What you have to do: Reproduce word for word the section of the organizational dissent passage between "The literature has" and "have this possibility.", inclusive.
--- START OF Quoted passage ---
The literature has garnered many empirical findings stating the organizational dissent as a key feature of today's’ successful, effective and industry-leading organizations. On the other hand, it has been revealed that the members of the organization who can express their opposing views without being subjected to any pressure are more satisfied (Tutar & Sadykova, 2014) and identified (Kassing, 2000b) with organization and tend to present desired organizational outcomes compared with the members of the organization who do not have this possibility.

Drawing on the above discussion, purpose of this study is to delineate the impact of dissent behavior on the job insecurity feeling of employees and their turnover intention. Additionally, the study contributes to the literature in terms of being one the first study investigating dissent behavior, job insecurity and turnover intention in the same research model and examining the impact of dissent behaviors on job insecurity.

Literature Review and Theoretical Framework

Organizational Dissent

The term ‘organizational dissent’ refers to “an expression of disagreements and contradictory opinions that result from the experience of feeling apart from one’s organization” (Kassing, 1997, p. 311). In this point, the difference between dissent and voice behavior has brought in mind. Kassing (1998) explained that dissent is the enouncing the arguments about the contradictory situation and disagreement in the organizations. On the other hand, voice behavior signifies the satisfaction with participating the decision-making process, agreement and organizational support as well as the disagreements involving in dissent behavior.
--- END OF Quoted passage ---
--- START OF Data segment ---
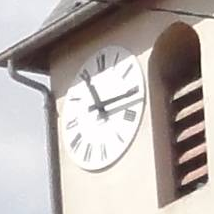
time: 11:15
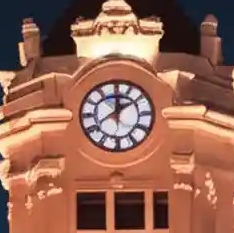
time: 12:09
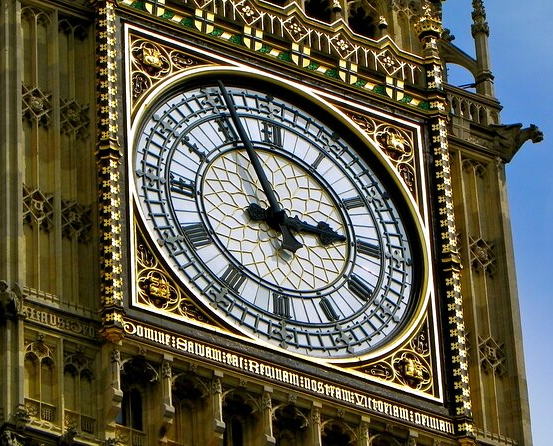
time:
--- END OF Data segment ---
Full solution:
The literature has garnered many empirical findings stating the organizational dissent as a key feature of today's’ successful, effective and industry-leading organizations. On the other hand, it has been revealed that the members of the organization who can express their opposing views without being subjected to any pressure are more satisfied (Tutar & Sadykova, 2014) and identified (Kassing, 2000b) with organization and tend to present desired organizational outcomes compared with the members of the organization who do not have this possibility.